Source ::
★ ★ ★

Anthropology professor Arturo Escobar serves as an informal mentor to international students, who benefit from having a mentor who is also from abroad. Escobar is from Colombia.

When Courtney Lewis was deciding where to pursue her doctorate in anthropology, finding a suitable mentor was one of her top priorities. First and foremost, she wanted someone with whom she felt comfortable and who had a broad base of knowledge about economic systems among American Indian tribes.

Lewis, who is supported by both the David and Gladys McNelis Scholars for Tomorrow Fellowship and Graduate School Doctoral Merit Assistantship, was thrilled when she discovered that assistant professor Valerie Lambert not only had these attributes, but also shared her background as a Native American from one of the five tribes of Oklahoma.

“It was pretty amazing to find all of that in one package,” said Lewis, a member of the Cherokee Nation. “Being a member of such a small minority, it’s very difficult to find someone from that background who has all the things you want in a mentor. When I found out we had that shared background, it really clicked.”

Lambert, who has a Native American mentor herself, said minority mentors are often able to recognize the unique challenges of being a minority in the academic world.

★ ★ ★

Information provided ::
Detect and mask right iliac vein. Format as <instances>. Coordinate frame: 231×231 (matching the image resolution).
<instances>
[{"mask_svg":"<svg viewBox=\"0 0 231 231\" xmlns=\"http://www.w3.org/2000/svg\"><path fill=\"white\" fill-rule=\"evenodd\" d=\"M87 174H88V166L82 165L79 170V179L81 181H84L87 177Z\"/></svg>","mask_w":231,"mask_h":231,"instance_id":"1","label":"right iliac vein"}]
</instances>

★ ★ ★

Do these statements agree with the text on mentoring? Answer yes or no for each and quote the words from the text that decide it.
1. Arturo Escobar is from Colombia.
2. Valerie Lambert holds the rank of full professor.
3. Courtney Lewis belongs to the Cherokee Nation.

1. Yes: "Escobar is from Colombia."
2. No: "assistant professor Valerie Lambert"
3. Yes: "said Lewis, a member of the Cherokee Nation."